Task statement: When you reach the line containing "left_click_drag(147, 98, 79, 100)" in the records below, set it down exactly, together with every later line through the end, but not the pictures.

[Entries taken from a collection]
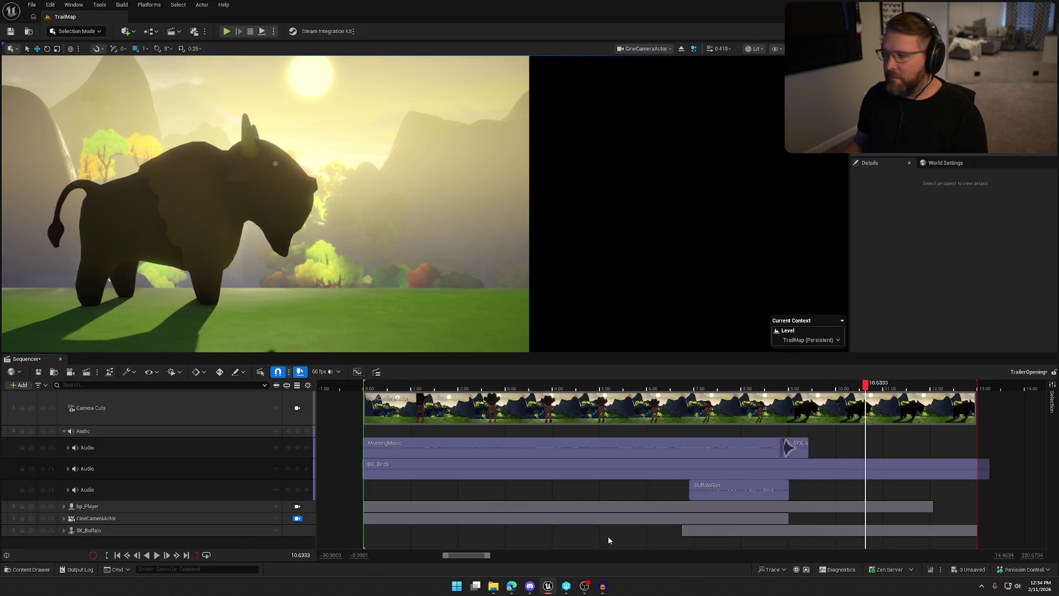
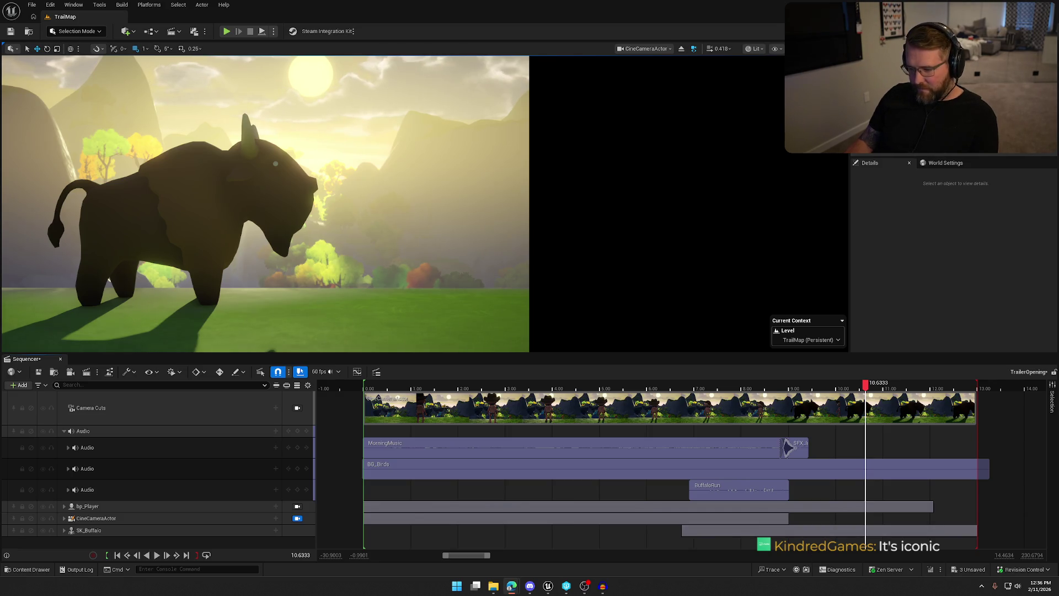
In Audacity, replace the Galloping track with the Yawn sound file
key("alt+Tab")
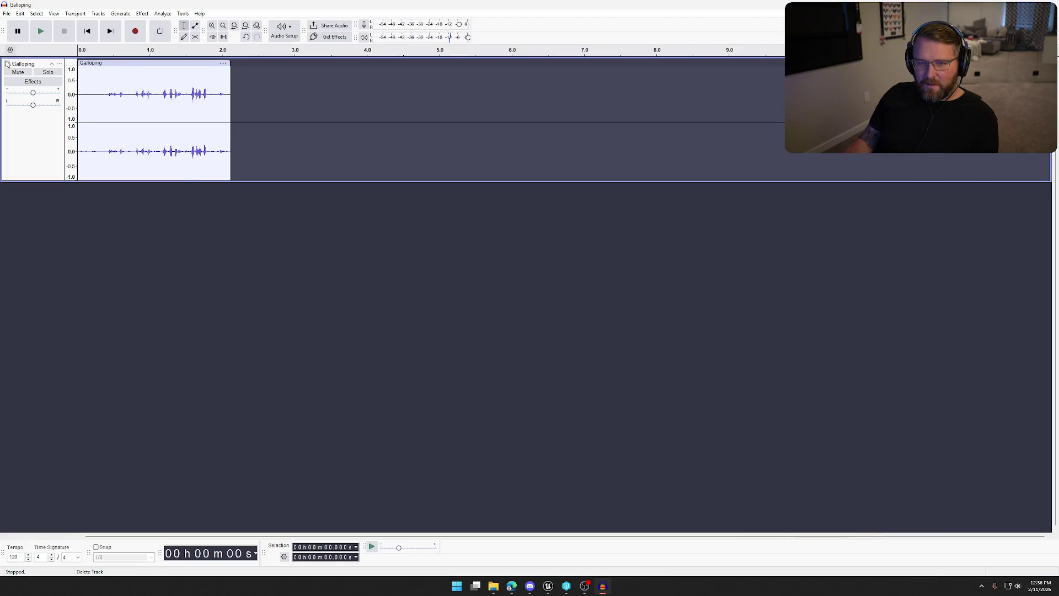
left_click(8, 64)
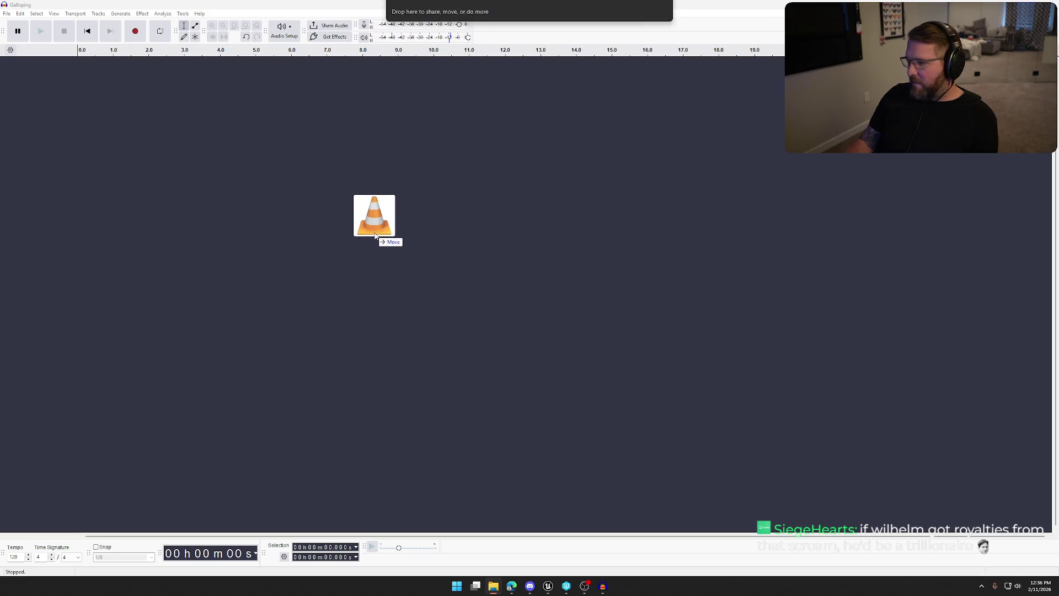
left_click_drag(372, 215, 443, 227)
Trim the Yawn clip's leading silence and play it back
left_click_drag(147, 98, 79, 100)
key("Delete")
key("space")
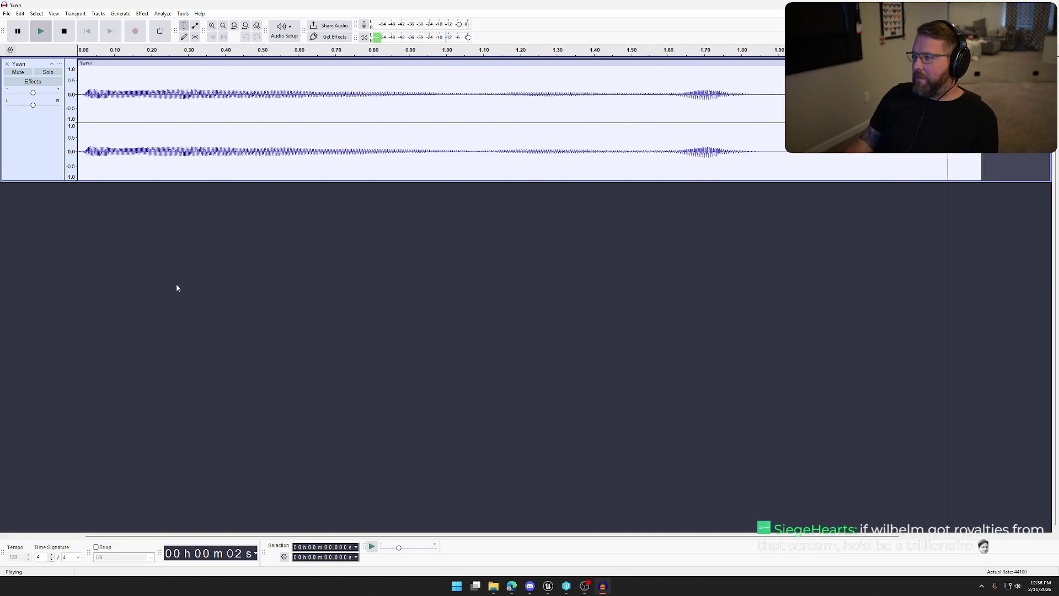
Lower the whole Yawn clip's pitch with Change Pitch set to -10 percent
key("ctrl+a")
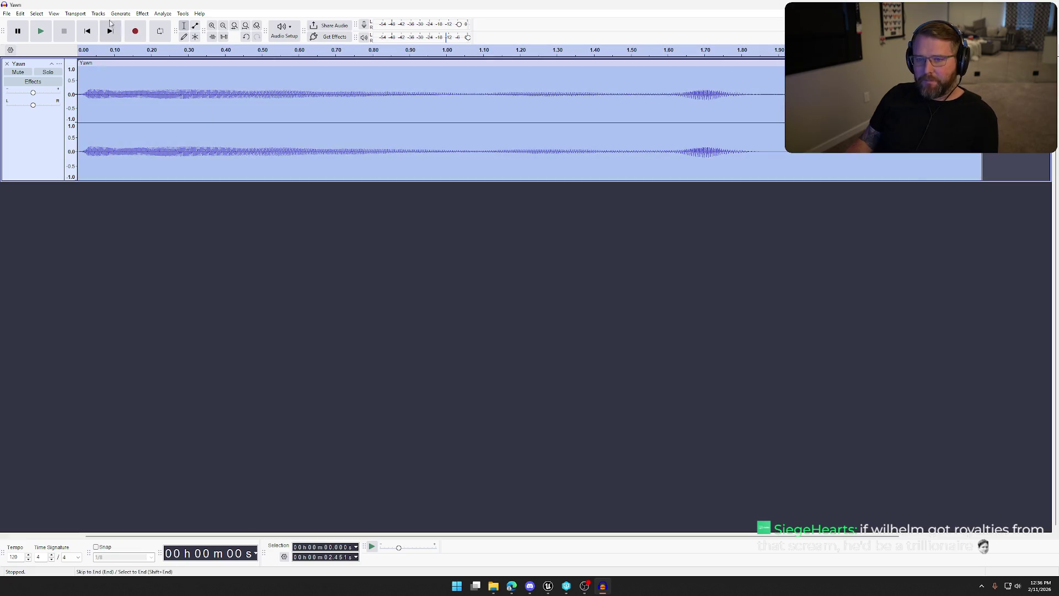
left_click(142, 13)
mouse_move(203, 89)
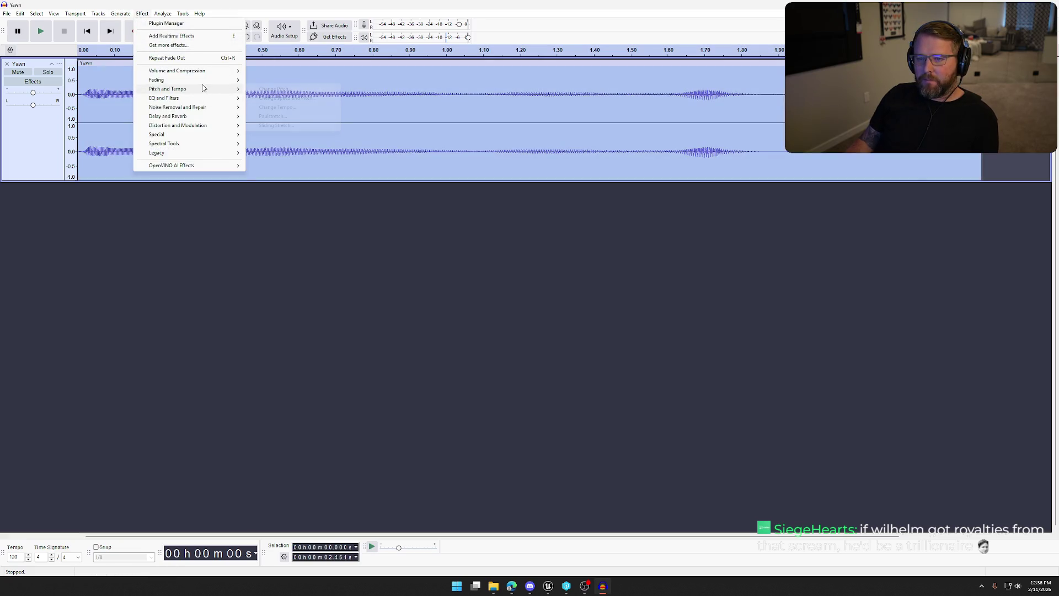
left_click(292, 89)
left_click(468, 358)
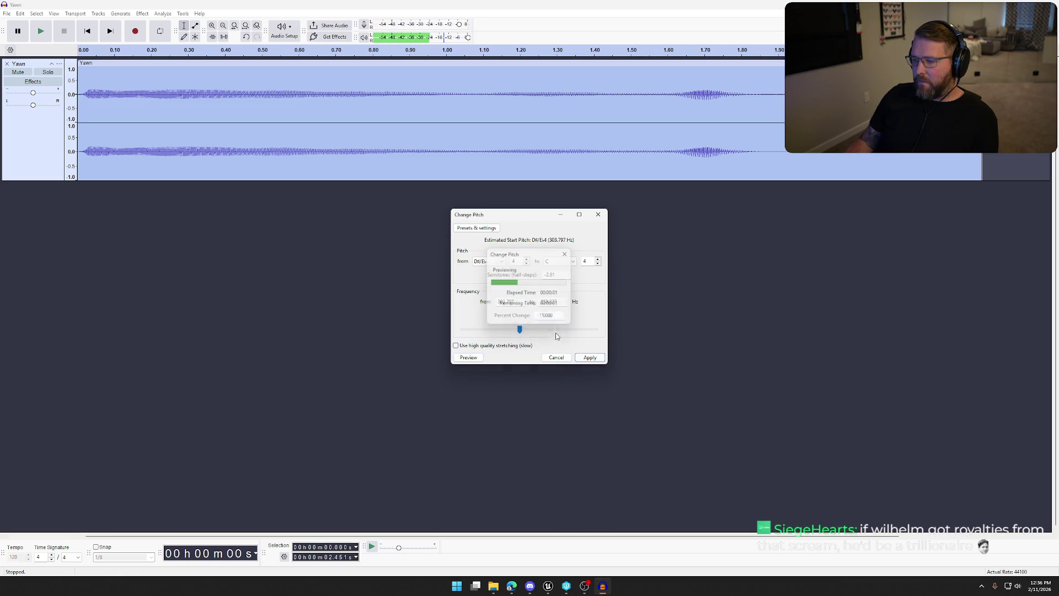
double_click(549, 314)
type("-10")
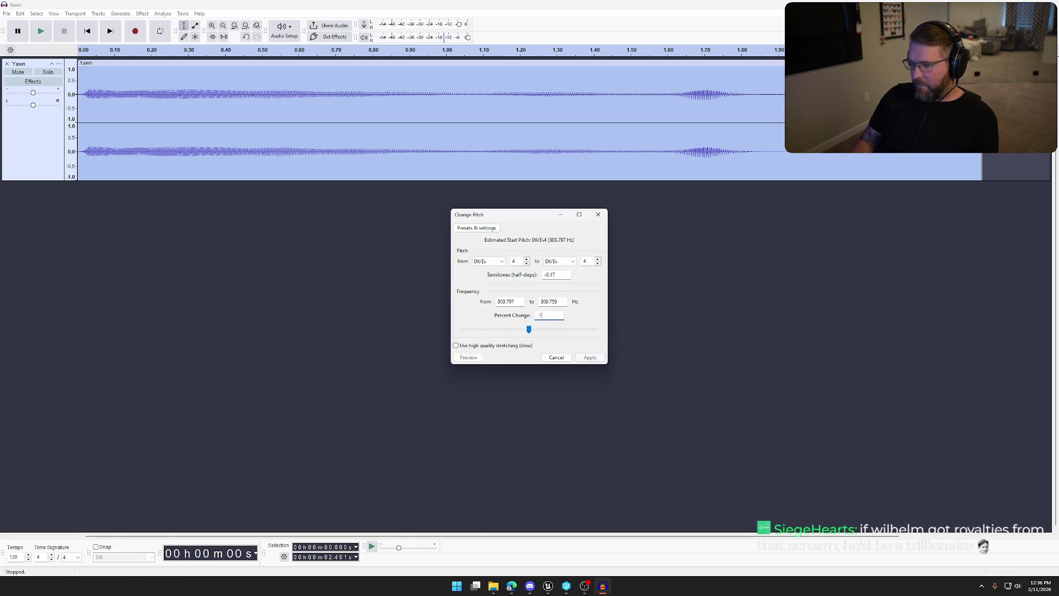
left_click(473, 358)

Result of this task:
left_click_drag(147, 98, 79, 100)
key("Delete")
key("space")
Lower the whole Yawn clip's pitch with Change Pitch set to -10 percent
key("ctrl+a")
left_click(142, 13)
mouse_move(203, 89)
left_click(292, 89)
left_click(468, 358)
double_click(549, 314)
type("-10")
left_click(473, 358)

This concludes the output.